Nat had school for two hours today, tomorrow she bumps up to the full 2.5. Today, Selina stayed home with J. and I took my computer to the playground and wrote while Nat was in school. About half-way through the class, a crew of middle-schoolers showed up and started playing softball right in front of the bench where I was working. So I finished working and watched.
It's a small school with lots of attrition as the kids get older, and this was probably most if not all of the 7th and 8th graders (who are all in one class together), on two softball teams, with one teacher pitching and one playing third base.

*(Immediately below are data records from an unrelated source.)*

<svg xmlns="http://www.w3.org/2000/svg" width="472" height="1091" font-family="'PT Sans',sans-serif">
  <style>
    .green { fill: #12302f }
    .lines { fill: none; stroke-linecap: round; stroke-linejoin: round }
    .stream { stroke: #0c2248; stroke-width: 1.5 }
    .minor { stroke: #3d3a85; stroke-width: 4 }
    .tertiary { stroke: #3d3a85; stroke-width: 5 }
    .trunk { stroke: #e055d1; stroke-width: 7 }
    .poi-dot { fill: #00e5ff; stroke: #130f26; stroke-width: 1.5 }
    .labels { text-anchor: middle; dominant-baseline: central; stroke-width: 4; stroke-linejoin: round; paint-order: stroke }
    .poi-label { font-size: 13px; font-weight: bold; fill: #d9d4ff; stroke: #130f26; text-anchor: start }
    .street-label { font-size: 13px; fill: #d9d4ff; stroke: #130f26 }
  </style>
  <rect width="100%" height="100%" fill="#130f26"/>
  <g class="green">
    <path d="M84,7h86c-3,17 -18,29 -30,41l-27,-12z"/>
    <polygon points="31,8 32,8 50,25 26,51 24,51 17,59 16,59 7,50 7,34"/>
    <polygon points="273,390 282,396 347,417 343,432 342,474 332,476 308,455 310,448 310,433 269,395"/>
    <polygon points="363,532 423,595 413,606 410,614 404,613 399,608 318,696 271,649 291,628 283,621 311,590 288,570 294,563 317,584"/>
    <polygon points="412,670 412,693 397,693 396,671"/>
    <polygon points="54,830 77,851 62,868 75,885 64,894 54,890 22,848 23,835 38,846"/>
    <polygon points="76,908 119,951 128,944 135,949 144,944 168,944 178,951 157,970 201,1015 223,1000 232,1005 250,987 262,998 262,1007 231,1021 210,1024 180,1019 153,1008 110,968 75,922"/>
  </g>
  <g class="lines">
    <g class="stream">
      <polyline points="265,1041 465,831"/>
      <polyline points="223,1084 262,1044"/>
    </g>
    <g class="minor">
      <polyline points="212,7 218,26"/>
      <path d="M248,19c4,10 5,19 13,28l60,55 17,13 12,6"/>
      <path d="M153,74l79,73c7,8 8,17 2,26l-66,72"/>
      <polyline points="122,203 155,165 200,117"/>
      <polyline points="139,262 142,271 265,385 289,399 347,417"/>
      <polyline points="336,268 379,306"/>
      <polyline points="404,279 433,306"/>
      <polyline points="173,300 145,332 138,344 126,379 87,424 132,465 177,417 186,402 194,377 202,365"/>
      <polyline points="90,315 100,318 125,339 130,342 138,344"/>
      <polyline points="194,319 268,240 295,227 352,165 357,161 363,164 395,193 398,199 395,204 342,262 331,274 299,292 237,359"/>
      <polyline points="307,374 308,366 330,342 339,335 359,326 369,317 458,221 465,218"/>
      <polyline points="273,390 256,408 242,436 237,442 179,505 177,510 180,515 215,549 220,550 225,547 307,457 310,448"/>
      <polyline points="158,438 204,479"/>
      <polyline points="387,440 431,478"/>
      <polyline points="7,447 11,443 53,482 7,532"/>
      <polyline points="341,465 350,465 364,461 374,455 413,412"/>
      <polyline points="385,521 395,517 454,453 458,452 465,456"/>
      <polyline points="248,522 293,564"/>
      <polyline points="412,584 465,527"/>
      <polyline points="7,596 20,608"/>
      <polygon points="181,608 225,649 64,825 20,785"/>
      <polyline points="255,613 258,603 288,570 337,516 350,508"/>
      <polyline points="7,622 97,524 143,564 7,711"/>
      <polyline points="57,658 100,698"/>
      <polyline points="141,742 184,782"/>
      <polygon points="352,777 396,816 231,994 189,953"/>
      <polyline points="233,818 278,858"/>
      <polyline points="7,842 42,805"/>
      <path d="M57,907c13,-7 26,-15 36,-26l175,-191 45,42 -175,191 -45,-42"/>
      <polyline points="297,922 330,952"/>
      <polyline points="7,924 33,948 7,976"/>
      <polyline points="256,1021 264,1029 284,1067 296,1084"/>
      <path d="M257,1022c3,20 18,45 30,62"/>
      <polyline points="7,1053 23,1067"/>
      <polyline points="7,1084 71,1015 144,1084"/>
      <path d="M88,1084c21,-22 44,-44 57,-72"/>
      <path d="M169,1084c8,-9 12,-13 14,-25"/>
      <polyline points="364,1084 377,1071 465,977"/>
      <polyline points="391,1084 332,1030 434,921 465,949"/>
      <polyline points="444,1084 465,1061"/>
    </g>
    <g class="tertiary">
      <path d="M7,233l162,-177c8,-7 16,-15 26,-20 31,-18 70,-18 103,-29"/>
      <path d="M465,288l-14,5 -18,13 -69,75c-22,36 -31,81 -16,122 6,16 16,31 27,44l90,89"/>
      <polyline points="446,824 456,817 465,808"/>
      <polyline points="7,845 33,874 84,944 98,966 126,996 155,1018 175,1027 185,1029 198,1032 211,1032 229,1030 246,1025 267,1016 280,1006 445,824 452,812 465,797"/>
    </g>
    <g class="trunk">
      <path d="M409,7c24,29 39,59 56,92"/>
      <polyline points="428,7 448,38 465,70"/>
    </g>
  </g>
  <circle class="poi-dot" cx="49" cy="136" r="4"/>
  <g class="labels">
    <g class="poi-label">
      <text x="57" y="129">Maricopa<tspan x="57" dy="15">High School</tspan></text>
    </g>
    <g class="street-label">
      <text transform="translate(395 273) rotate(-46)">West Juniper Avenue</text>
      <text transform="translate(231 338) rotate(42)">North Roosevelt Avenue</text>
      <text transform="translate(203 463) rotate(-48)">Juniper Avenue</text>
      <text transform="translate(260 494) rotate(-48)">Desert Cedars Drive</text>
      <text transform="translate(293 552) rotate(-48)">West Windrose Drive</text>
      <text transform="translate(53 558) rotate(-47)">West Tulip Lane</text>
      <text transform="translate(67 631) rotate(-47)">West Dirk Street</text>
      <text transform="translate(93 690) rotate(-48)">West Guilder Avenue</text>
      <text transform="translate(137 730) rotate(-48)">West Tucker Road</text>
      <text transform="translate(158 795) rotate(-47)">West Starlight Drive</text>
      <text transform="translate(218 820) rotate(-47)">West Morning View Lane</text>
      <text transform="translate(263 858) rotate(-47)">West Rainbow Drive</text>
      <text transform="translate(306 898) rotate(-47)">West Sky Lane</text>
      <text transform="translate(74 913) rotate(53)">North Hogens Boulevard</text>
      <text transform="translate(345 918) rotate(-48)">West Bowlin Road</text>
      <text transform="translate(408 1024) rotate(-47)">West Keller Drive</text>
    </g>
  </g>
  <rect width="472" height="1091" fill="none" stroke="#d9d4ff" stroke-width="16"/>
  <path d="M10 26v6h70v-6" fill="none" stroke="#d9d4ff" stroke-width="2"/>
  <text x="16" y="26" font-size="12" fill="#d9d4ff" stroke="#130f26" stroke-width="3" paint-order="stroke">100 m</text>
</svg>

If you've read Operating Instructions, you might recall the bit in which Lamott says her reluctance to be a parent was largely about the fact that her child would someday have to be in middle school. It's the very definition of the worst possible moment of childhood for most people, right? So here before me were all these middle schoolers, playing this game together and it was just lovely. Some were athletic, some were arty, some needed 10 pitches to hit the ball (and got them), one hit two home runs one-handed (he volunteered to handicap himself), some hit for those afraid to hit, and let them run instead. One team was up and down in three at bats and one team got run after run, but no one kept score and members of teams kept shifting back and forth depending on what position needed to be filled.
I swear it made me wish I was in middle school again. You could just tell that all of these kids liked each other; they all felt like they belonged; they all enjoyed the game even if sports weren't really their thing--even if sports really were their thing.
I can't overstate how good I feel about Nat being at this place.
Nat is still "phasing in" at school. Selina went with me again today to wait for Nat on the playground. When it was time to go in and get her, I told Selina we were going to get sister.
She hovered by the classroom door waiting and waiting for Nat to come out and when Nat appeared, Selina threw her arms around her and gave her a huge, spontaneous hug, saying "sister! you are finished with school?"
One of those moments when you wish you had a video camera behind your eyes.
LOVED Nat's teacher, loved her assistant, loved the room, loved the other parents, still think this is the school for her.
Up today: first day of leaving Nat alone in the classroom. But they have a phase-in policy for kids new to this school; new to school in general; new to Montessori, so it's only for a little over an hour. The PTA (which is called something more PC than "PTA" is having a coffee for parents all day so I can do that while Nat's in the classroom.
It's weird, diving into private school culture when I'd been plotting home school culture for the past several years. Not to say we'll never home school (we likely will at some point, if only to travel around the world for a year or whatnot), but for now, there's this whole new culture to adjust to. One nice thing though, is that it seems lots of Nat's classmates' parents share quite similar values to ours--many live in our neighborhood and work in similarly lefty/creative/education-oriented jobs. I might actually make a friend in the neighborhood this way.
Oh--and yes, I emailed the teacher a letter and she seemed really gracious about it and didn't seem annoyed with me at all. So that's good.